You can only see Elephant rock on the 100 mile if memory serves me correct. Not really a huge deal IMO.


----------



## Woolbury

Bocephus Jones II said:


> I used to do this ride, but it got too big and dangerous. I did love the Black Forest section though...great place to ride. Too bad there were so many people without a clue riding on the rest of the course. One year they ran out of water at an aid station...has to wait 1/2 hour for more.
> 
> //One year I missed the turn for Rollercoaster road and ended up at the AF Academy...added 20 miles to my day.


I rode it again Sunday, and you can't help but be impressed with the great organization on this ride. Yea it's big, but the course is well marked, police stopping cross traffic at any potential spot, constant reminders to keep right and let other riders pass, etc. The route is just beautiful, food is great and fellow riders were courteous and fun to ride with. I got in a half dozen blazing pacelines and it was just a blast. If you're a Colo rider, I don't know how you can miss this event. And I'm glad to hear I climbed as much as it felt like I did. No way is it only 3500'.


----------



## tigerwah

> No way is it only 3500'.


Not even close!


----------



## ProudDaddy

That was my first time on the century course and it seemed pretty difficult to me - much more difficult than the santa fe century I did 2 weeks prior. I'd be curious to see other data points on elevation gain as well. I started about 6:30 and riders seemed well spread out on the entire ride. Police patrol and course marking was good. I'd prefer gels and accelerade or something like that at the aid stations (like the triple) but they were well stocked otherwise. There were a couple of fast moving trains I got caught in and that is always a lot of fun for me. Despite some serious muscle cramping during the ride and a still sore achilles, a very good day.


----------



## Pwnt

It was my first time doing this ride or any organized ride for that matter. Had a blast! I start at 5:30, did the hundred. Overall I was very impressed with the way the whole thing was put together. Well marked course, helpful staff, and plenty of support from the law enforcement in the area. Hats off to those guys.
I will do it again, just maybe not the hundred. I was cooked @ the 70 mi. mark.


----------



## Woolbury

Pwnt said:


> I was cooked @ the 70 mi. mark.


For some reason I rebound at mi 70 and felt great the last 30mi. Mile 40-50 were really tough with the cross/headwind. I felt like taking a nap at the aid station at mi 48.  I stopped at 3 of the 7 stations, and ate more bananas than I would normally eat in a week. Did 2 or 3 bars(most were 1/2's) at each station, and carried my own Gu's(did 4), 2 bottles of Accelerade, and a bottle of that awful Ultima stuff they had. Completely rebounded with the great BBQ and a beer at lunch after the ride!


----------



## bsaunder

I rode the century with a group of friends as a warm up for the STP 1 day. I thought it was very well organized and never thought it was dangerous; though when the course met back with all the other groups, it did have the capability. 
I did screw up on eating and drinking and was semi-bonking at the ~50mi station, but soon recovered and enjoyed the rest of the ride. The wind was a tiring, but I was told to expect it and a paceline did well to manage it. 
My garmin showed 5884ft of climbing and my polar showed 5747ft, generally the garmin is more accurate for amount climbed - either way a lot more than the claimed ~3500ft.

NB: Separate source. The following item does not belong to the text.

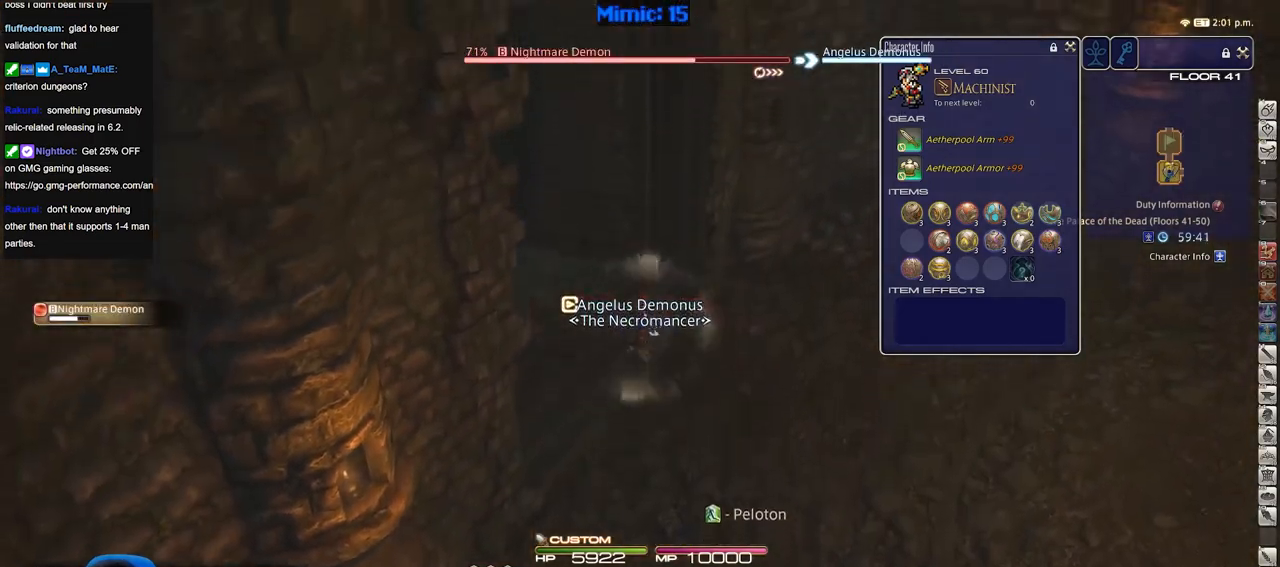
{"keys": [], "events": [[184, "w", "up"]]}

I'll definitely do it again next year and hopefully will hit the <5hr mark too (our target for this year, that we just didn't quite make).


----------



## tigerwah

> Mile 40-50 were really tough with the cross/headwind


That's always a tough section. It's also kind of a false flat there too. So you get the double whammy! I've ridden the E Rock 5 or 6 years now and that section is always horribly windy. 



> I'll definitely do it again next year and hopefully will hit the <5hr mark too (our target for this year, that we just didn't quite make).


I've been going after the 5 hour mark for years. The best I've done is 5:18. This year I was 5:50. I do ride it alone though and rarely join pacelines. If you can do this ride in under 5 hours with all of the climbing and wind you're a superstar in my book!


----------



## tigerwah

This is from the 2007 E Rock. Cool Picture I think.


----------



## JayTee

Sorry, but those figures sound completely inflated (I've ridden 9 E-Rocks and my Polar S710 (back when it worked) never hit the 5000 ft mark for total vertical. If you realy suspect 7500 vertical for the E-Rock century in rolling plains then you must think the TBP is, what, double that?

Dredging up a year old thread to make strident comments about elevation gained... I'm truly baffled. But I'm sure you enjoyed posting your photo. So, enjoy.


----------



## tigerwah

> Dredging up a year old thread to make strident comments about elevation gained... I'm truly baffled


What are you talking about man? This is the E Rock thread. Why should I start a new one?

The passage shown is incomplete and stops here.